> _Problem requirements_
Please count the lines below that contain the string "median", treating uppercase and lowercase as different, and give only the number.

> _Records from a data collection_
- Opening Delimiter -

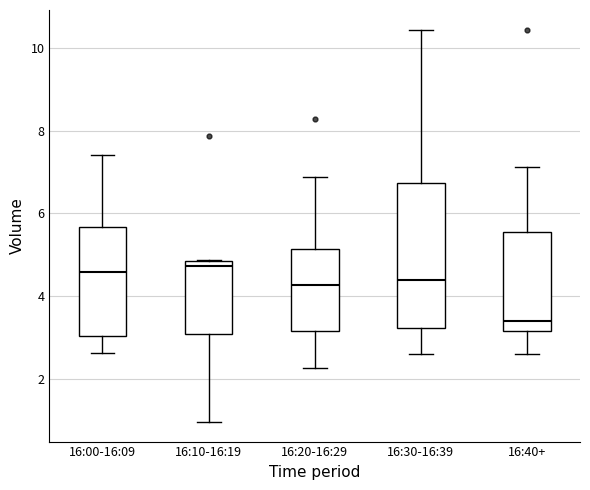

Reading left to right, transcribe this box plot: for each box, give where its median line is, the range the box spans, and where its two whiskers end, as read against the y-axis. The values are not printed on the chart, so give them approximately, as read against the axis.

16:00-16:09: median 4.6, box 3.0 to 5.6, whiskers 2.6 to 7.4
16:10-16:19: median 4.8 (just below the box's upper edge), box 3.0 to 4.8, whiskers 1.0 to 4.8
16:20-16:29: median 4.2, box 3.2 to 5.2, whiskers 2.2 to 6.8
16:30-16:39: median 4.4, box 3.2 to 6.8, whiskers 2.6 to 10.4
16:40+: median 3.4, box 3.2 to 5.6, whiskers 2.6 to 7.2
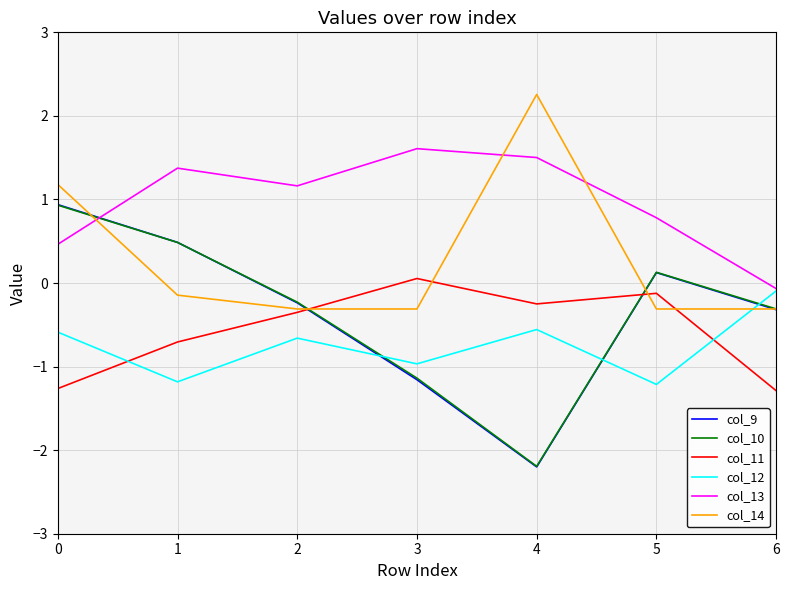

Which series changed the most between 2 and 6?

col_13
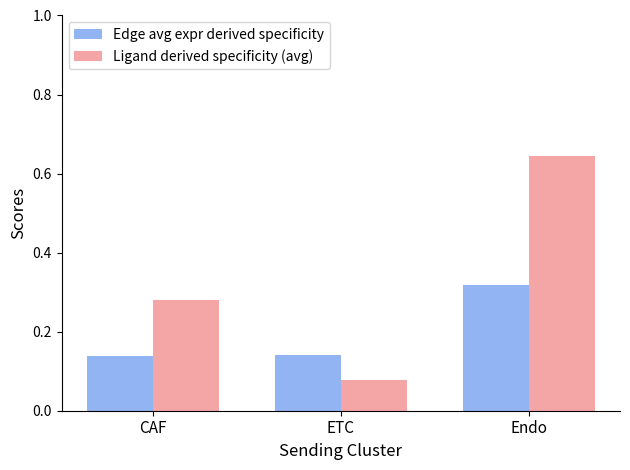

True or false: Ligand derived specificity (avg) has a value of 0.0 at ETC.

False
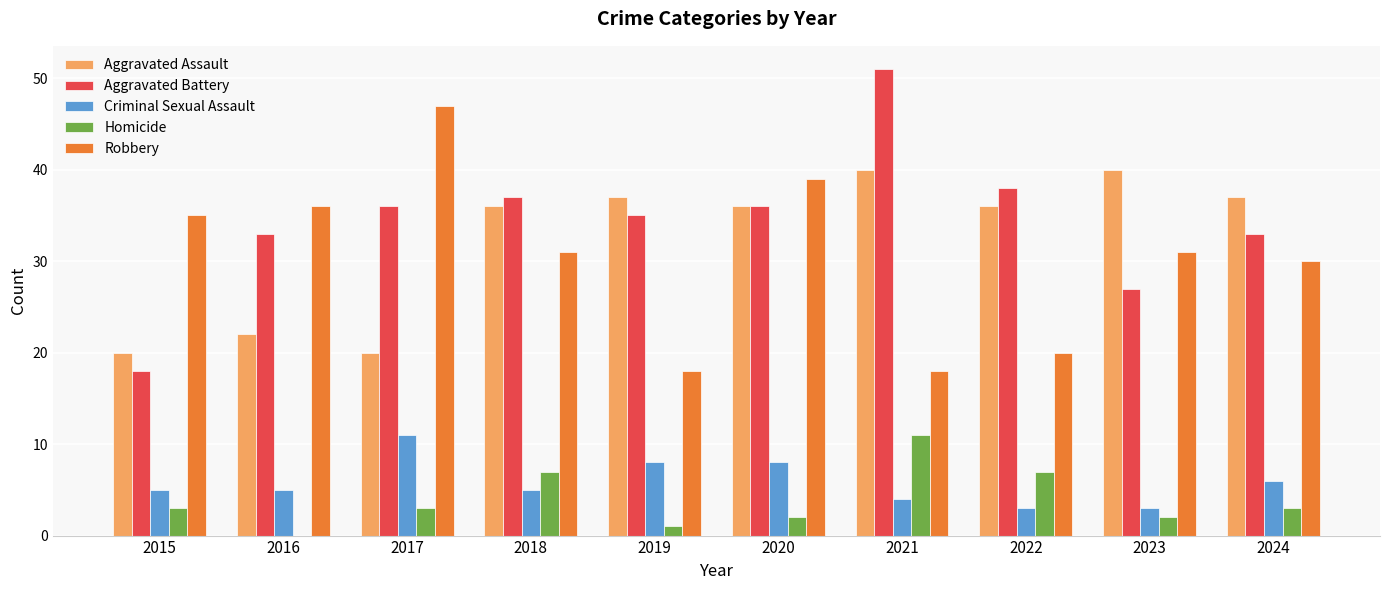

What is the difference between the Homicide values at 2019 and 2020?

1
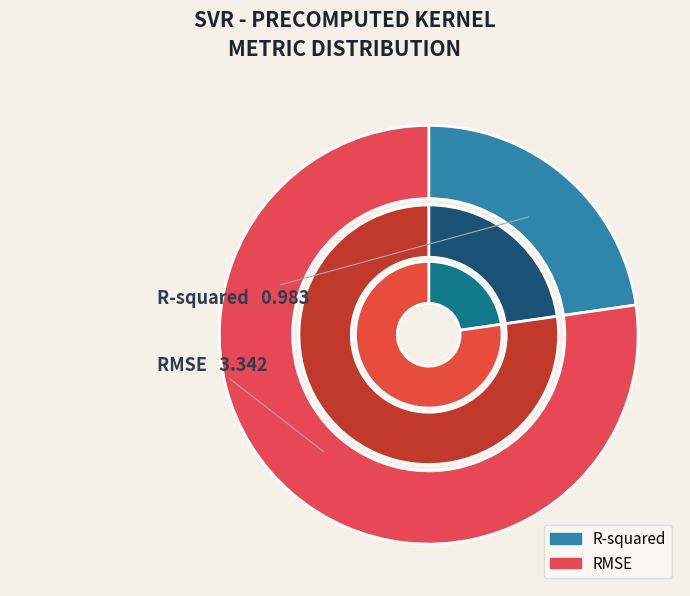

Count the number of slices in the pie.

2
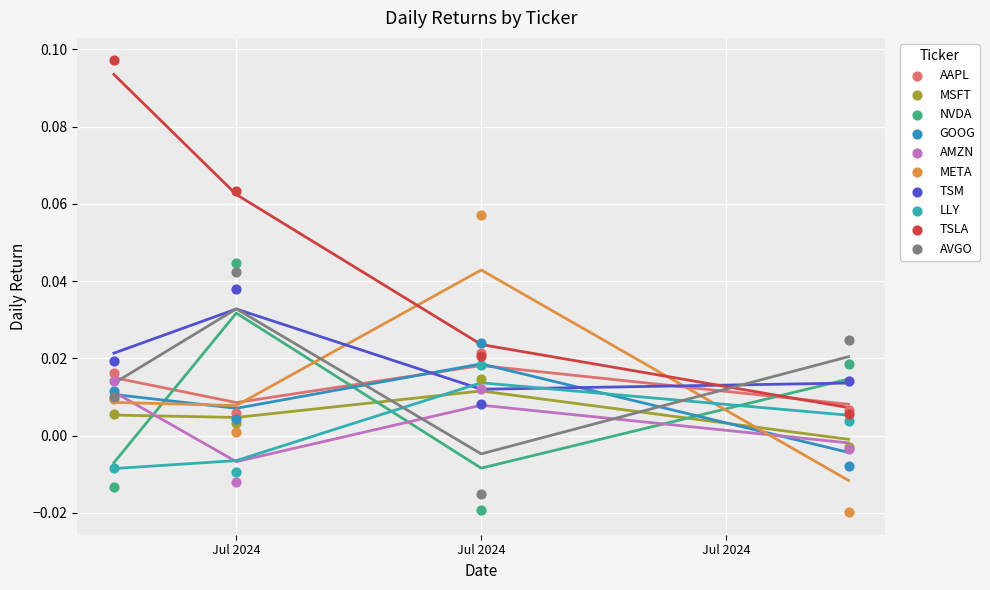

Which series reaches the maximum Y coordinate?

TSLA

- Closing Delimiter -

> _Finished exercise_
6